[bitcoin-dev] BIP Proposal: The Great Consensus Cleanup

Matt Corallo lf-lists at mattcorallo.com
Wed Mar 6 21:39:15 UTC 2019


The following is a proposed BIP to soft-fork out some oddities in the 
current Bitcoin consensus rules, resolving several vulnerabilities, in 
addition to fixing the timewarp vulnerability. I'd like to ask the BIP 
editor to assign a BIP number.

The latest version of the BIP can be found at 
https://github.com/TheBlueMatt/bips/blob/cleanup-softfork/bip-XXXX.mediawiki 
(a text copy is included below).

Some things that may be worth discussing:

  * Note that the activation times in this BIP may result in the 
activation of the new soft-fork rules on the same block as the scheduled 
block-subsidy halving.
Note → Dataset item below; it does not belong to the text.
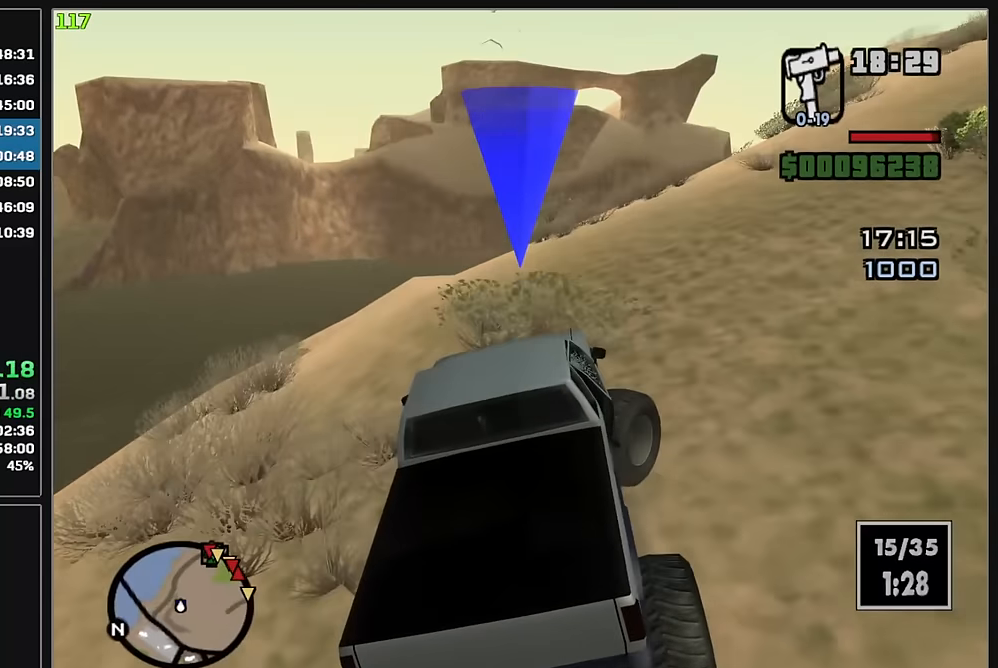
{"keys": ["w"], "mouse": [], "events": []}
Sadly, avoiding this either requires a 
significantly compressed BIP activation time (which may result in the 
rules not activating for benign reasons) or beginning the activation 
process significantly into the future.

  * The BIP proposes allowing timestamps on the difficulty-adjustment 
block to go backwards by 600 seconds which has the nice property of 
making the difficulty-adjustment algorithm target almost exactly one 
block per 600 seconds in the worst-case (where miners are attempting to 
exploit the timewarp attack), while avoiding any potential hardware 
bricking (assuming upgrades on the part of mining pools). Alternatively, 
some have proposed allowing the time to go backwards 7200 seconds, which 
introduces some small level of inflation in the case of a miner attack 
(though much less than we've had historically simply due to the rapidly 
growing hashrate) but avoids any requirements for upgrades as the 
existing 7200-second-in-the-future check implies miners will only ever 
build on blocks for which they can set the next timestamp to their 
current time.

  * The 4th change (making non-standard signature hash types invalid) 
may be worth discussing. In order to limit the number of potential 
signature hashes which could be used per-input (allowing us to cache 
them to avoid re-calculation), we can disable non-standard sighash 
types. Alternatively, however, most of the same effect could be achieved 
by caching the just-before-the-last-byte sighash midstate and hashing 
only the last byte when a checking signatures. Still, them having been 
non-standard for many years makes me doubt there is much risk involved 
in disabling them, and I don't see much potential use-case for keeping 
them around so I'd like to just remove them.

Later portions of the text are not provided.